Chapter 3 - Storage and Retrieval

Simplest database

db_set () {
    echo "$1,$2" >> database
}

db_get () {
    grep "^$1," database | sed -e "s/^$1,//" | tail -n 1
}

Try it!

$ db_set 123456 '{"name":"London","attractions":["Big Ben","London Eye"]}'

$ db_set 42 '{"name":"San Francisco","attractions":["Golden Gate Bridge"]}'

$ db_get 42
{"name":"San Francisco","attractions":["Golden Gate Bridge"]}

Couldn't be better at write operations, is pretty crap at read (think of this file having lots of entries). Introducing Indexes.

Indexing

Hash map

In our simplest database, records are written on disk (database file). It is essentially a long string:

123456,{"name":"London","attractions":["Big Ben","London Eye"]}\n42,{"name":"San Francisco","attractions":["Golden Gate Bridge"]}

For faster lookups for keys, we can keep track of the position of the keys in this long chain, such as:

key byte offset
123456 0
42 64

Keeping an index of all keys in memory can be a problem with large amounts of keys.

SSTables and LSM trees

  • SSTables: Sorted String Tables
    • Keeps key-value pairs sorted by key for efficient lookups
  • LSM: Log-Structured Merge tree
    • Same principle, gives its name to databases using this principle

Log structured are based on append-only principle. Never updates a file that has been written.

B-Trees

Most common type of index.

  • Also keeps sorting by keys
  • Breaks down the database into fixed-size segments, referenced like so:

B-trees are based on edit-in-place principle. Disks are a set of fixed-size pages which can be overridden.

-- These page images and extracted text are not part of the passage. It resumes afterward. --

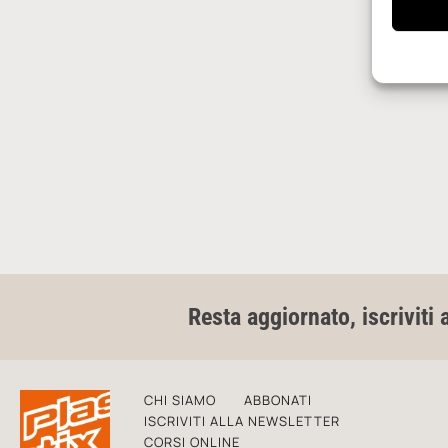
Resta aggiornato, iscriviti 
CHI SIAMO
ABBONATI
ISCRIVITI ALLA NEWSLETTER
CORSI ONLINE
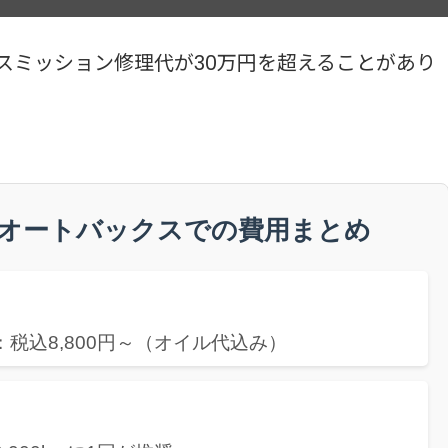
ランスミッション修理代が30万円を超えることがあり
｜オートバックスでの費用まとめ
車：税込8,800円～（オイル代込み）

Transaction vs Analytics models

Comparison:

Property OLTP OLAP
Main read pattern Small number of records per query Aggregate over large number of records
Main write pattern Low latency writes from user input Bulk import or event stream
Used by End user via web app Internal analyst for business intelligence
Data represents Latest state (current) History of events
Dataset size GB to TB TB to PB

OLAP and OLTP where using the same DB to start with but it's been found more appropriate to separate them, so that analytics have no influence (performance wise in particular) to the day-to-day critical operations: introducing the data warehouse for analytics.

ETL

Data warehouse solutions

Name Type
Terradata Proprietary
Vertica Proprietary
SAP HANA Proprietary
ParAccel Proprietary
Apache Hive Open Source
Apache Spark SQL Open Source
Cloudera Impala Open Source
Facebook Presto Open Source
Apache Tajo Open Source
Apache Drill Open Source

Note that Amazon Redshift is a hosted version of ParAccel.

Unlike OLTP databases, where storage is done per row / document, in OLAP it's done per column.